Celiac disease; Renal transplantation; Tacrolimus; Calcineurin inhibitor
Celiac disease is an autoimmune disorder affecting primarily the small intestine that occurs in people who are genetically predisposed. It is caused by a reaction to gluten, which are various proteins found in wheat and in other grains such as barley. Upon exposure to gluten, an abnormal immune response may lead to the production of several different autoantibodies that can affect a number of different organs. In the small-bowel this causes an inflammatory reaction and may produce shortening of the villi lining the small intestine (villous atrophy). This affects the absorption of nutrients. Celiac disease appears to be multifactorial, both in that more than one genetic factor can cause the disease and in that more than one factor is necessary for the disease to manifest in a person. Drug induced such as tacrolimus was rarely reported.
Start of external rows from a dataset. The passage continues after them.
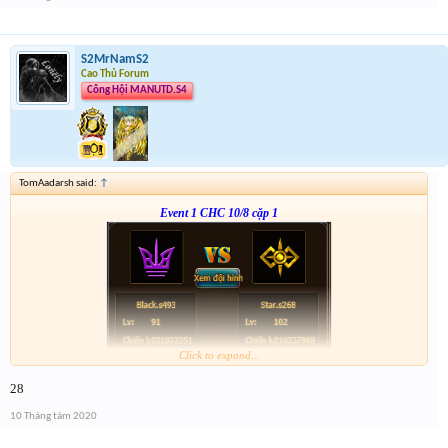
S2MrNamS2
Cao Thủ Forum
Công Hội MANUTD.S4
TomAadarsh said:
↑
Event 1 CHC 10/8 cặp 1
Click to expand...
Form :
http://tiny.cc/ljsdlz
28
nhớ tham gia cả 2 cặp event nha
10 Tháng tám 2020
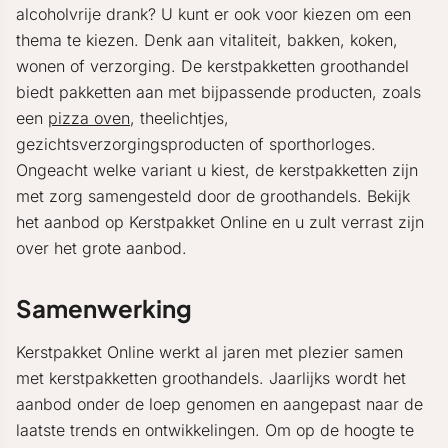
alcoholvrije drank? U kunt er ook voor kiezen om een
thema te kiezen. Denk aan vitaliteit, bakken, koken,
wonen of verzorging. De kerstpakketten groothandel
biedt pakketten aan met bijpassende producten, zoals
een
pizza oven
, theelichtjes,
gezichtsverzorgingsproducten of sporthorloges.
Ongeacht welke variant u kiest, de kerstpakketten zijn
met zorg samengesteld door de groothandels. Bekijk
het aanbod op Kerstpakket Online en u zult verrast zijn
over het grote aanbod.
Samenwerking
Kerstpakket Online werkt al jaren met plezier samen
met kerstpakketten groothandels. Jaarlijks wordt het
aanbod onder de loep genomen en aangepast naar de
laatste trends en ontwikkelingen. Om op de hoogte te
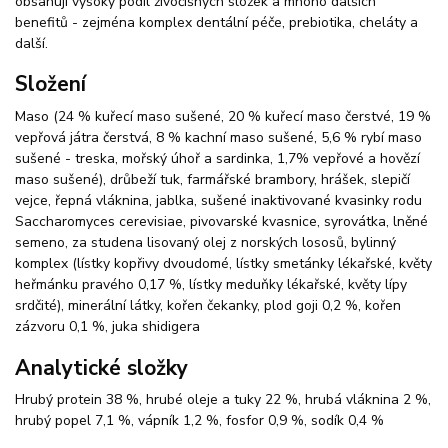
obsahují vysoký podíl živočišných složek a mnoho dalších
benefitů - zejména komplex dentální péče, prebiotika, cheláty a
další.
Složení
Maso (24 % kuřecí maso sušené, 20 % kuřecí maso čerstvé, 19 %
vepřová játra čerstvá, 8 % kachní maso sušené, 5,6 % rybí maso
sušené - treska, mořský úhoř a sardinka, 1,7% vepřové a hovězí
maso sušené), drůbeží tuk, farmářské brambory, hrášek, slepičí
vejce, řepná vláknina, jablka, sušené inaktivované kvasinky rodu
Saccharomyces cerevisiae, pivovarské kvasnice, syrovátka, lněné
semeno, za studena lisovaný olej z norských lososů, bylinný
komplex (lístky kopřivy dvoudomé, lístky smetánky lékařské, květy
heřmánku pravého 0,17 %, lístky meduňky lékařské, květy lípy
srdčité), minerální látky, kořen čekanky, plod goji 0,2 %, kořen
zázvoru 0,1 %, juka shidigera
Analytické složky
Hrubý protein 38 %, hrubé oleje a tuky 22 %, hrubá vláknina 2 %,
hrubý popel 7,1 %, vápník 1,2 %, fosfor 0,9 %, sodík 0,4 %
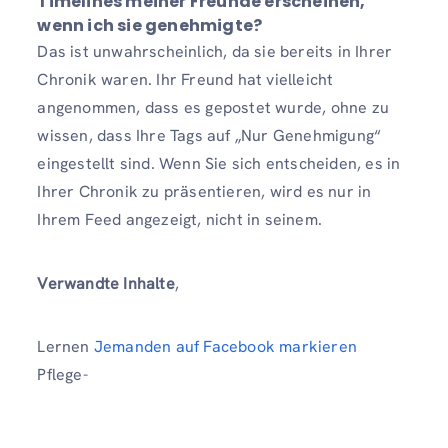
Timelines meiner Freunde erscheinen,
wenn ich sie genehmigte?
Das ist unwahrscheinlich, da sie bereits in Ihrer
Chronik waren. Ihr Freund hat vielleicht
angenommen, dass es gepostet wurde, ohne zu
wissen, dass Ihre Tags auf „Nur Genehmigung“
eingestellt sind. Wenn Sie sich entscheiden, es in
Ihrer Chronik zu präsentieren, wird es nur in
Ihrem Feed angezeigt, nicht in seinem.
Verwandte Inhalte
,
Lernen
Jemanden auf Facebook markieren
Pflege-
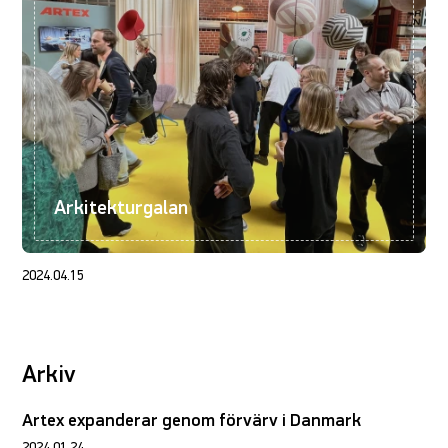
Arkitekturgalan
2024.04.15
Arkiv
Artex expanderar genom förvärv i Danmark
2024.01.24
Tacrolimus (FK506) is a macrolide molecule that potently inhibits the expression of interleukin 2 by T lymphocytes. It represents a potential major advance in the management of rejection following renal transplantation. The introduction of tacrolimus, a calcineurin inhibitor (CNI), in human kidney transplantation revolutionized transplantation medicine, and made it a preferable therapeutic intervention for end-stage renal diseases. Currently, 94% of kidney transplant recipients are discharged after transplantation with a CNIbased immunosuppressive regimen . Benefits of treatment with tacrolimus have included a reduction in steroid dose [2,3] a decreased need for antihypertensive drugs  and a lower serum cholesterol concentration . However, because this drug has narrow therapeutic window, it is associated with many side-effects, such as nephrotoxicity, metabolic disorders (diabetes), neurotoxicity, haematological disorders and promoting of de novo cancers. Gastrointestinal symptoms such as diarrhea are rare and mostly related after transplantation to mycophenolate mofetil (MMF). The main problem is that the nature of diarrhea in organ transplant is largely unknown, mainly because the pathophysiology of diarrhea is complex and is characterized by several interacting mechanisms, such as motility disorders, inflammatory agents and mediators, and the number of abnormal cell function. Although rare celiac disease is a possible cause of diarrhea and it may be due to the use of tacrolimus in kidney recipients.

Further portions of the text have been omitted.